### EXTRACT PROVIDED:
* * * *
Apache Ranger overview#

Apache Ranger is a tool to manage access control policies for Hadoop/Hive and related object storage systems such as Delta Lake. It provides a simple and intuitive web-based console for creating and managing policies controlling access to the data.

The Privacera Platform, powered by Apache Ranger is an extended commercial distribution of Apache Ranger, that can also be used.

Starburst Enterprise platform (SEP) can be integrated with Ranger as an access control system. When a query is submitted to SEP, SEP parses and analyzes the query to understand the privileges required by the user to access objects such as schemas and tables. Once a list of these objects is created, SEP communicates with the Ranger service to determine if the request is valid. If the request is valid, the query continues to execute. If the request is invalid, because the user does not have the necessary privileges to query an object, an error is returned. Ranger policies are cached in SEP to improve performance.

Authentication is handled outside of Ranger, for example using LDAP, and Ranger uses the authenticated user and user groups to associate with the policy definition.


SEP integration with Ranger requires a valid Starburst Enterprise license.


Before you configure SEP for any integration with Apache Ranger or Privacera Platform, verify the following prerequisites:

  • The SEP coordinator and workers have the appropriate network access to communicate with the Ranger service. Typically this is port 6080 or 6182, if SSL is used.

  • Apache Ranger 2.0.0 or higher must be used

  • Privacera Platform should be used

Ranger usage options#

SEP offers the following different integrations with Ranger:

We highly recommend implementing Ranger for global access control. This allows you to use Ranger policies for all configured catalogs.


When used for global access control, the Starburst Ranger integration extends the basic functionality of Ranger with the Starburst Ranger plugin. It allows Ranger to provide access control for all data sources defined by a catalog in Starburst Enterprise, and all other data sources supported by SEP.

Key concepts#

The concepts and features described in the following section apply to all Ranger usage.


A policy is a combination of set of resources and the associated privileges. Ranger provides a user interface, or optionally a REST API, to create and manage these access control policies.

Resource sets#

A resource set includes one or more resources of different resource types. Wildcard characters are supported to select a number of resources based on a pattern.

  • catalog

  • catalog - schema

  • catalog - schema - table

  • catalog - schema - table - column

  • catalog - schema - procedure

  • catalog - session property

  • function

  • system session property

  • query

  • user

As you can see from the list above, some resources are hierarchically organized within a catalog and below. This allows you for example to restrict access to a complete catalog, a specific schema, or table or even down to a column or a procedure within a schema.

For example, if you can define a set of resources, that allows you to restrict access to all the two tables credit-info and cards-info in all schemas in the hdfs catalog.

  • Catalog: hdfs

  • Schema: *

  • Table: credit-info, cards-info

A set of resource works as a primary key for a policy. It needs to be unique. Multiple policies however may cover a single resource because of the wildcard.

It is best to create fine grained resource sets, especially when using column masking and row filtering. Using policies with wildcards can create hard to understand, or even unpredictable behavior, when there are multiple policies that apply to the same resource. For example, both *-schema-table-column and catalog-*-table-column apply to column in table in catalog. The second definition is more specific and therefore preferred to keep your configuration easier to understand.

Privilege sets#

A set of privileges consists of one or more user groups, roles and users, and a set of access types for the specified resource set. Privileges can allow or deny operations.
* * * *
[Saved entries]

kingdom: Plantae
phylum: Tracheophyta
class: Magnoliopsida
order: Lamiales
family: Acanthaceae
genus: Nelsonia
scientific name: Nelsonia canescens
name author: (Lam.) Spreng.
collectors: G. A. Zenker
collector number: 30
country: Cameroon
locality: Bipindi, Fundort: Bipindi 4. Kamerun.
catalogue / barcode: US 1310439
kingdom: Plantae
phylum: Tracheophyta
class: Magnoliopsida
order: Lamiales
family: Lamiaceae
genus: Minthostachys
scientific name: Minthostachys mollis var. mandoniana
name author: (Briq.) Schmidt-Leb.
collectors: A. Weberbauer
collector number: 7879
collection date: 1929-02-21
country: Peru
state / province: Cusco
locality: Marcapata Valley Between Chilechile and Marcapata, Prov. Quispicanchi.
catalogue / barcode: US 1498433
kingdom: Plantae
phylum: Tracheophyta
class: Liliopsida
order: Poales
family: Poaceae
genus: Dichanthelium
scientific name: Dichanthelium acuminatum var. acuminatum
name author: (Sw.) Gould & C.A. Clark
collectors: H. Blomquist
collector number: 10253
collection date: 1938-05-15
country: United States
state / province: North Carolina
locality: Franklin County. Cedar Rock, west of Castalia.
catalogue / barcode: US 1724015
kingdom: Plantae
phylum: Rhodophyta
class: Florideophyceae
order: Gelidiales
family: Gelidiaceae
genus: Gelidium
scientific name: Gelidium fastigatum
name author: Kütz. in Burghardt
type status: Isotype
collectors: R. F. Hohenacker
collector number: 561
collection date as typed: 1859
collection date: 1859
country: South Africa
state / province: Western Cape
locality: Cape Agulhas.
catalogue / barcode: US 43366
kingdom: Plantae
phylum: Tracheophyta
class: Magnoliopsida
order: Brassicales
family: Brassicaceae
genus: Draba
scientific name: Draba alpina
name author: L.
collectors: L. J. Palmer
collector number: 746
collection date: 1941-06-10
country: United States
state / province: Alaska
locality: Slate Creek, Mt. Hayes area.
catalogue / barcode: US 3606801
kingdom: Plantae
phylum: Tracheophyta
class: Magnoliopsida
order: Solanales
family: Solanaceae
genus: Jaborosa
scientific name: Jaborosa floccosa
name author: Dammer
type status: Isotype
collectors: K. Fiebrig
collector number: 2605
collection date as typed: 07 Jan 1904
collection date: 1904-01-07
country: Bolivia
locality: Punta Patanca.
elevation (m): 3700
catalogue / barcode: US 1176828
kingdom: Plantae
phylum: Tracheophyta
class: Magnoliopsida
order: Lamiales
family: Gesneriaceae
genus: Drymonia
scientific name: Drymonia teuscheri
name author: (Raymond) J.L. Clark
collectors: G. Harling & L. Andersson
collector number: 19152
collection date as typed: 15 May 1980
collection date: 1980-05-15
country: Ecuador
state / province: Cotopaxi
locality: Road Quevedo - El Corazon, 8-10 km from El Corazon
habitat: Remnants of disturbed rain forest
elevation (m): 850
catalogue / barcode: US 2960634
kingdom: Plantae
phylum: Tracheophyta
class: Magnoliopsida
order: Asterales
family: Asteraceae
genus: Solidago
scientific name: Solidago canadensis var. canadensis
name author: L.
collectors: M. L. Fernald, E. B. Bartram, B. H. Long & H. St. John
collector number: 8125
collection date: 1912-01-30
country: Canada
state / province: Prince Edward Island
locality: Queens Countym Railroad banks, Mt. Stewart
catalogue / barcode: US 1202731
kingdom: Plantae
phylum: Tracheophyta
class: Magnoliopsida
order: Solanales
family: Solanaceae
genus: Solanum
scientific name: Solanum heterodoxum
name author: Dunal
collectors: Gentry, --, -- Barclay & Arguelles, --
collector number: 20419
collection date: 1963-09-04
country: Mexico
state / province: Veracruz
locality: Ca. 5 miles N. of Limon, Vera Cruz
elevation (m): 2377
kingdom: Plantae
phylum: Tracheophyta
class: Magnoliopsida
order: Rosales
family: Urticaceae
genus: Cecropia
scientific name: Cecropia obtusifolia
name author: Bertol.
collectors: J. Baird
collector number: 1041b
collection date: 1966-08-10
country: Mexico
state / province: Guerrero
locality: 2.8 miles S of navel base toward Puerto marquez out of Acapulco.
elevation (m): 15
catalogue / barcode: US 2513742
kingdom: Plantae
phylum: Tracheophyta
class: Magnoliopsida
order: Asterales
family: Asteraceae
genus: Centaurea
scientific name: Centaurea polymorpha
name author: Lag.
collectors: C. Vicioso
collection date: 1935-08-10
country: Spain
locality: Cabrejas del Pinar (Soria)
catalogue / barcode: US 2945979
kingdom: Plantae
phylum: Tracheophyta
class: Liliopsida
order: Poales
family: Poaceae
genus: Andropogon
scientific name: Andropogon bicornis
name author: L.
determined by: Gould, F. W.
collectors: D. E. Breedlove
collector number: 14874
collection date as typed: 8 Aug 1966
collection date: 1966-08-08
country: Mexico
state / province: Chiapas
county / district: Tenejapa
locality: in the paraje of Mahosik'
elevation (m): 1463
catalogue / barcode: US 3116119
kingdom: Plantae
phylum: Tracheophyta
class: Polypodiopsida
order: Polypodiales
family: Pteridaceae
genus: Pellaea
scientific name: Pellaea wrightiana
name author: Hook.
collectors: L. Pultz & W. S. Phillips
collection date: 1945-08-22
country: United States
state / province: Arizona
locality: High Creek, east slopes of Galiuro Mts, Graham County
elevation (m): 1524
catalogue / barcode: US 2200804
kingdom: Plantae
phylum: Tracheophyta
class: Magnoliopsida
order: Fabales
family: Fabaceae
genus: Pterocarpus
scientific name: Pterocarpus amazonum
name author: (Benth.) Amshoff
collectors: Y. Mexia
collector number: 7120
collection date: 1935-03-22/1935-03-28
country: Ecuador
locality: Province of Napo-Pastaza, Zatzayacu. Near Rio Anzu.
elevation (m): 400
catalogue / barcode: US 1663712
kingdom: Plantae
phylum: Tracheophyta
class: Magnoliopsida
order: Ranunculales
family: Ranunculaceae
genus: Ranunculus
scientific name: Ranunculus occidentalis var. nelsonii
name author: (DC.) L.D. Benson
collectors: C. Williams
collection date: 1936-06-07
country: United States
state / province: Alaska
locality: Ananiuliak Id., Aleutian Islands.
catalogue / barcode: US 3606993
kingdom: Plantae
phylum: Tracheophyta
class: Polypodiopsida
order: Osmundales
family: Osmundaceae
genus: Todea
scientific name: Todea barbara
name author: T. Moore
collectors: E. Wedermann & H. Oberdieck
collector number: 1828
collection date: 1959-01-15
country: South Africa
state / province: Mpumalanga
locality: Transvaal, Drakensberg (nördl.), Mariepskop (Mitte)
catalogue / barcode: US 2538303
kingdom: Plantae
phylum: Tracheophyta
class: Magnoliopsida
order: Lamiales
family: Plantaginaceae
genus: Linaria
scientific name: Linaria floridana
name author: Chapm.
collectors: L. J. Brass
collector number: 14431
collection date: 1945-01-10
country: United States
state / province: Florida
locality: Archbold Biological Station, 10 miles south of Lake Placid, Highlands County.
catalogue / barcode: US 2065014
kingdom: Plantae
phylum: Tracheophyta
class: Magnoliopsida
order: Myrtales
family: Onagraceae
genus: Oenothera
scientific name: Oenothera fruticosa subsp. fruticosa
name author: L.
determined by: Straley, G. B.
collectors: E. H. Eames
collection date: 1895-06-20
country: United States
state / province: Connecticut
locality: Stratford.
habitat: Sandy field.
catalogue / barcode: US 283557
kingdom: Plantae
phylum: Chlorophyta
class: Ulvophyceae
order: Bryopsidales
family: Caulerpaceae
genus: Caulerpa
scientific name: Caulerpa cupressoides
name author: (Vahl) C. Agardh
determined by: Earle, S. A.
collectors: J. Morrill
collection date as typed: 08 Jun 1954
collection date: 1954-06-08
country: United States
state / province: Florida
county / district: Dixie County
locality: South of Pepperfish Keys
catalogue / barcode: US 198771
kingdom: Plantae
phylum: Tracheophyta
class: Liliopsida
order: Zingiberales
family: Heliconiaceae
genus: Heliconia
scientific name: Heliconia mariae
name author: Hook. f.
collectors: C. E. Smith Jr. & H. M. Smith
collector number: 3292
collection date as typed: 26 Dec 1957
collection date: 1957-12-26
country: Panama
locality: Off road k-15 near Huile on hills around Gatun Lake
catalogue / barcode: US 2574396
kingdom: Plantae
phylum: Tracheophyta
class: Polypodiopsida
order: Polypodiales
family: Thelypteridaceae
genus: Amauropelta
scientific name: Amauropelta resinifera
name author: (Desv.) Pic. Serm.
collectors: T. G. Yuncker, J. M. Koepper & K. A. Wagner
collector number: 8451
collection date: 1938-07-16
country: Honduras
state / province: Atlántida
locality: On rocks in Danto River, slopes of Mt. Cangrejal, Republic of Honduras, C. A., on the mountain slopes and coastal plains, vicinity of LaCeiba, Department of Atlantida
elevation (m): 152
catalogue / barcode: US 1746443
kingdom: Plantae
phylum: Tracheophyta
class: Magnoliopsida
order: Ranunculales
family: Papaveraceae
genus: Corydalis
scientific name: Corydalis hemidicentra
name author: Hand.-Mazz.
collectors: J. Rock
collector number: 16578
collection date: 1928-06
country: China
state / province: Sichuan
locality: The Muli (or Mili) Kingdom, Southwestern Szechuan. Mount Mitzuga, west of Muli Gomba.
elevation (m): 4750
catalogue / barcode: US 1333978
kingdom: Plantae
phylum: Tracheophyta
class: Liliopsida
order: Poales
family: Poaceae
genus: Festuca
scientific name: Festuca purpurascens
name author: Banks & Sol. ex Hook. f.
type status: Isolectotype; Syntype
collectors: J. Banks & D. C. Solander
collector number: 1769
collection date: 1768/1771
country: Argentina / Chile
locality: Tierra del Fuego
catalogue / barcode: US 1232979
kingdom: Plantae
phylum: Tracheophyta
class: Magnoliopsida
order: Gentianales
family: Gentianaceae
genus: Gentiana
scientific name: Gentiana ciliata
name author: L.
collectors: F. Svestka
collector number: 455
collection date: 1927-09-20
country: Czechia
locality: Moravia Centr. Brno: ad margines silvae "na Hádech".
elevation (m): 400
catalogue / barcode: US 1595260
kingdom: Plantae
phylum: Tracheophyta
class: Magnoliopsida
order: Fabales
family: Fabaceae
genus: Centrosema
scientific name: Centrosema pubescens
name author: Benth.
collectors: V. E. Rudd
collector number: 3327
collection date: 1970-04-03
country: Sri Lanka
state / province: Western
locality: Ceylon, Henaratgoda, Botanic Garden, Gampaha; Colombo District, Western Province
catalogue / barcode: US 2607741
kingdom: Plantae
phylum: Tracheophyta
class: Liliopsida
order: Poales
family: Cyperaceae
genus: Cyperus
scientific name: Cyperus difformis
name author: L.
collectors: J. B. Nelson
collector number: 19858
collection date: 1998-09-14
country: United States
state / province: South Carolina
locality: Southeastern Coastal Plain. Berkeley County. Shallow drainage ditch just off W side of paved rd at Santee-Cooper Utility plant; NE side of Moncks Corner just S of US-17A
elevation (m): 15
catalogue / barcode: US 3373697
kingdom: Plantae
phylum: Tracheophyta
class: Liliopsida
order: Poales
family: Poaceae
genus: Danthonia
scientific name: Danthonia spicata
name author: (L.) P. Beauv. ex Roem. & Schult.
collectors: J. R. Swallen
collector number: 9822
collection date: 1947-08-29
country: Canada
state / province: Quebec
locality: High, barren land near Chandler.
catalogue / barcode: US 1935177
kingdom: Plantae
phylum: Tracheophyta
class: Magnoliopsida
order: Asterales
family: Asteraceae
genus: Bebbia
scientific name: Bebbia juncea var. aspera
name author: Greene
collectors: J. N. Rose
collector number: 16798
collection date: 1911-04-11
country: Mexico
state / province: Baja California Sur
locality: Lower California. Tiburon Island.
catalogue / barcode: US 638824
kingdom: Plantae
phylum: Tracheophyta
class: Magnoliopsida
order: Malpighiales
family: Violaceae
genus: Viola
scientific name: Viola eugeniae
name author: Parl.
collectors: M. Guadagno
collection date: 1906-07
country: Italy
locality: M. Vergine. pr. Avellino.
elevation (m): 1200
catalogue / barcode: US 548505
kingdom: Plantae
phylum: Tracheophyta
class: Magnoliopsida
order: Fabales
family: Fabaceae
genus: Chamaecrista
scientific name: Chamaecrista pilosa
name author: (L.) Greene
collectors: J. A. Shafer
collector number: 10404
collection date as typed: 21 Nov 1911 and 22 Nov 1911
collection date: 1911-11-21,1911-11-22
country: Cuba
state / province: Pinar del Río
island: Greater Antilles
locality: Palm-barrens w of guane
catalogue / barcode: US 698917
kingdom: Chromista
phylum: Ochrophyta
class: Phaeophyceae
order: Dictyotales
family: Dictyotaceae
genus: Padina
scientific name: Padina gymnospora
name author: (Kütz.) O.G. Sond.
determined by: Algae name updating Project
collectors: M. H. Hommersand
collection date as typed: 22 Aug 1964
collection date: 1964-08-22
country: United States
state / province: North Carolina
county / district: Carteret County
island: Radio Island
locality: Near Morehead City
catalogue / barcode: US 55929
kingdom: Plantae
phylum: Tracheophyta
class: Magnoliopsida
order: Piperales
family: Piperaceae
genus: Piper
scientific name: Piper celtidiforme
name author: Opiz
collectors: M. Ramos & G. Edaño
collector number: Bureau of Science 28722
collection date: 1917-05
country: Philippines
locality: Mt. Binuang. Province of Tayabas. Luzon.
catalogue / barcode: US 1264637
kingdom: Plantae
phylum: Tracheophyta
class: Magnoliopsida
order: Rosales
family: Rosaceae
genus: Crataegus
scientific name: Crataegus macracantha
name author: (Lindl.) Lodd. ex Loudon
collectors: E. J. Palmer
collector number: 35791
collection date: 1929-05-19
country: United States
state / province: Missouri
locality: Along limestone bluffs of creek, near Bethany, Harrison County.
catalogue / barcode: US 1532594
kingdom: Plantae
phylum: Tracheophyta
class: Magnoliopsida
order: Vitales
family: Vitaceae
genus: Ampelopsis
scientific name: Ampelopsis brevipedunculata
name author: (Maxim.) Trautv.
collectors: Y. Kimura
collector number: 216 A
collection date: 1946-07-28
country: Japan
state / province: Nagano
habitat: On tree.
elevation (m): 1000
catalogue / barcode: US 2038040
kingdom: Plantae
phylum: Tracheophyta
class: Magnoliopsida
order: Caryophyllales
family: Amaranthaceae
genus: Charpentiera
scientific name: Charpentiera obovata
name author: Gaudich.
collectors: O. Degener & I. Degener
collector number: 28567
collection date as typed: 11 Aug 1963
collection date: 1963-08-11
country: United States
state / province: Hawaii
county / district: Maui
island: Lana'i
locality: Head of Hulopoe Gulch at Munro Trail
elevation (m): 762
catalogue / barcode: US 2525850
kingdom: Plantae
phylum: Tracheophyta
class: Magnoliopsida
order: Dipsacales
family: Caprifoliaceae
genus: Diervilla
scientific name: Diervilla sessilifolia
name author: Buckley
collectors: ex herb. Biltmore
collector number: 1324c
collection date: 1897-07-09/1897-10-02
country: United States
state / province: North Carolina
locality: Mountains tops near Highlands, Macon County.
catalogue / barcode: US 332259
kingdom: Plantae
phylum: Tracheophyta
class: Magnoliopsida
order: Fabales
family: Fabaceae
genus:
* * * *
Return the stretch of the Apache Ranger overview from "For example, if" through "easier to understand.", copied word for word. Rely only on the text when doing this.

### WRITTEN ANSWER:
For example, if you can define a set of resources, that allows you to restrict access to all the two tables credit-info and cards-info in all schemas in the hdfs catalog.

  • Catalog: hdfs

  • Schema: *

  • Table: credit-info, cards-info

A set of resource works as a primary key for a policy. It needs to be unique. Multiple policies however may cover a single resource because of the wildcard.

It is best to create fine grained resource sets, especially when using column masking and row filtering. Using policies with wildcards can create hard to understand, or even unpredictable behavior, when there are multiple policies that apply to the same resource. For example, both *-schema-table-column and catalog-*-table-column apply to column in table in catalog. The second definition is more specific and therefore preferred to keep your configuration easier to understand.